## Problem statement
Pictures aside, please retype the whole listing word for word.

### Excerpted records ###

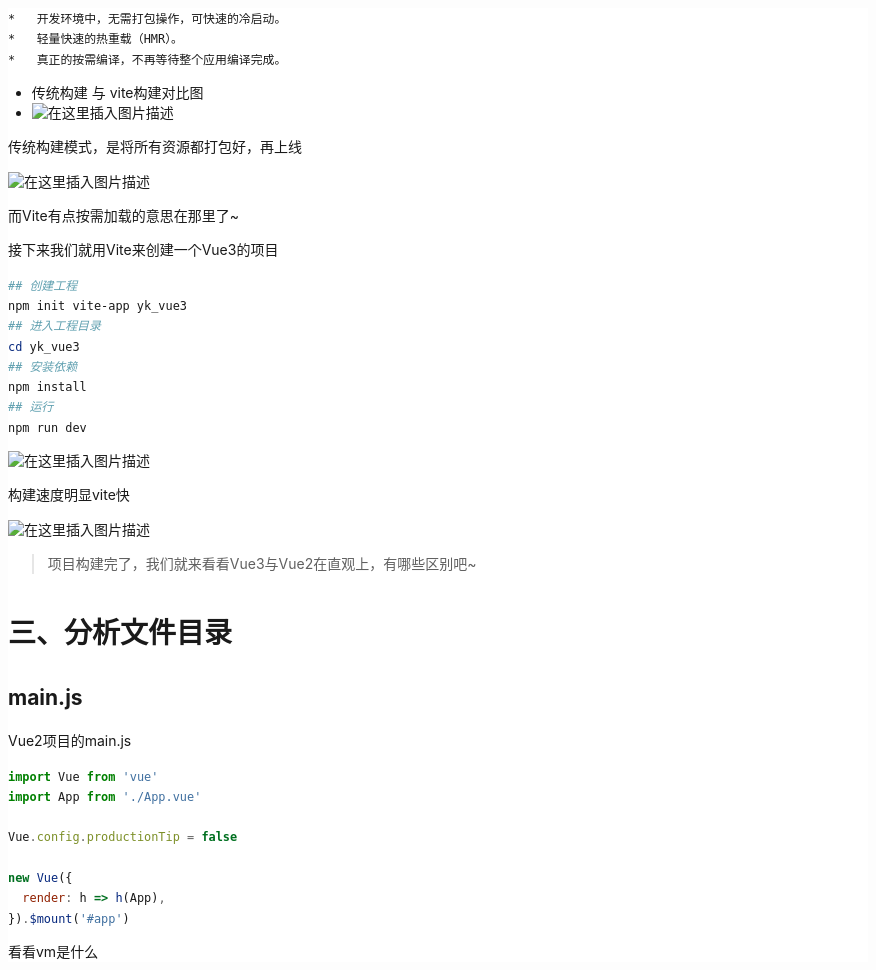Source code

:     *   开发环境中，无需打包操作，可快速的冷启动。
    *   轻量快速的热重载（HMR）。
    *   真正的按需编译，不再等待整个应用编译完成。
*   传统构建 与 vite构建对比图
*   ![在这里插入图片描述](./assets/af5f8d4493f3423087d6b9e6c5e60fa1~tplv-k3u1fbpfcp-zoom-in-crop-mark:4536:0:0:0-7566968-7566970.awebp)

传统构建模式，是将所有资源都打包好，再上线

![在这里插入图片描述](./assets/c57d4d695fe64014b78610ff2a5cd2b6~tplv-k3u1fbpfcp-zoom-in-crop-mark:4536:0:0:0-7566993-7566994.awebp)

 而Vite有点按需加载的意思在那里了~

接下来我们就用Vite来创建一个Vue3的项目

```powershell
## 创建工程
npm init vite-app yk_vue3
## 进入工程目录
cd yk_vue3
## 安装依赖
npm install
## 运行
npm run dev

```

![在这里插入图片描述](./assets/eb36a577794e46468cf2eddc8b19fc14~tplv-k3u1fbpfcp-zoom-in-crop-mark:4536:0:0:0-7567006.awebp)

构建速度明显vite快 

![在这里插入图片描述](./assets/3061b8587d9e4824905163ca82e84d2b~tplv-k3u1fbpfcp-zoom-in-crop-mark:4536:0:0:0-7567027.awebp)

> 项目构建完了，我们就来看看Vue3与Vue2在直观上，有哪些区别吧~

# 三、分析文件目录

## main.js

Vue2项目的main.js

```javascript
import Vue from 'vue'
import App from './App.vue'

Vue.config.productionTip = false

new Vue({
  render: h => h(App),
}).$mount('#app')

```

看看vm是什么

###

## Task response
Source code

:     *   开发环境中，无需打包操作，可快速的冷启动。
    *   轻量快速的热重载（HMR）。
    *   真正的按需编译，不再等待整个应用编译完成。
*   传统构建 与 vite构建对比图
*   ![在这里插入图片描述](./assets/af5f8d4493f3423087d6b9e6c5e60fa1~tplv-k3u1fbpfcp-zoom-in-crop-mark:4536:0:0:0-7566968-7566970.awebp)

传统构建模式，是将所有资源都打包好，再上线

![在这里插入图片描述](./assets/c57d4d695fe64014b78610ff2a5cd2b6~tplv-k3u1fbpfcp-zoom-in-crop-mark:4536:0:0:0-7566993-7566994.awebp)

 而Vite有点按需加载的意思在那里了~

接下来我们就用Vite来创建一个Vue3的项目

```powershell
## 创建工程
npm init vite-app yk_vue3
## 进入工程目录
cd yk_vue3
## 安装依赖
npm install
## 运行
npm run dev

```

![在这里插入图片描述](./assets/eb36a577794e46468cf2eddc8b19fc14~tplv-k3u1fbpfcp-zoom-in-crop-mark:4536:0:0:0-7567006.awebp)

构建速度明显vite快 

![在这里插入图片描述](./assets/3061b8587d9e4824905163ca82e84d2b~tplv-k3u1fbpfcp-zoom-in-crop-mark:4536:0:0:0-7567027.awebp)

> 项目构建完了，我们就来看看Vue3与Vue2在直观上，有哪些区别吧~

# 三、分析文件目录

## main.js

Vue2项目的main.js

```javascript
import Vue from 'vue'
import App from './App.vue'

Vue.config.productionTip = false

new Vue({
  render: h => h(App),
}).$mount('#app')

```

看看vm是什么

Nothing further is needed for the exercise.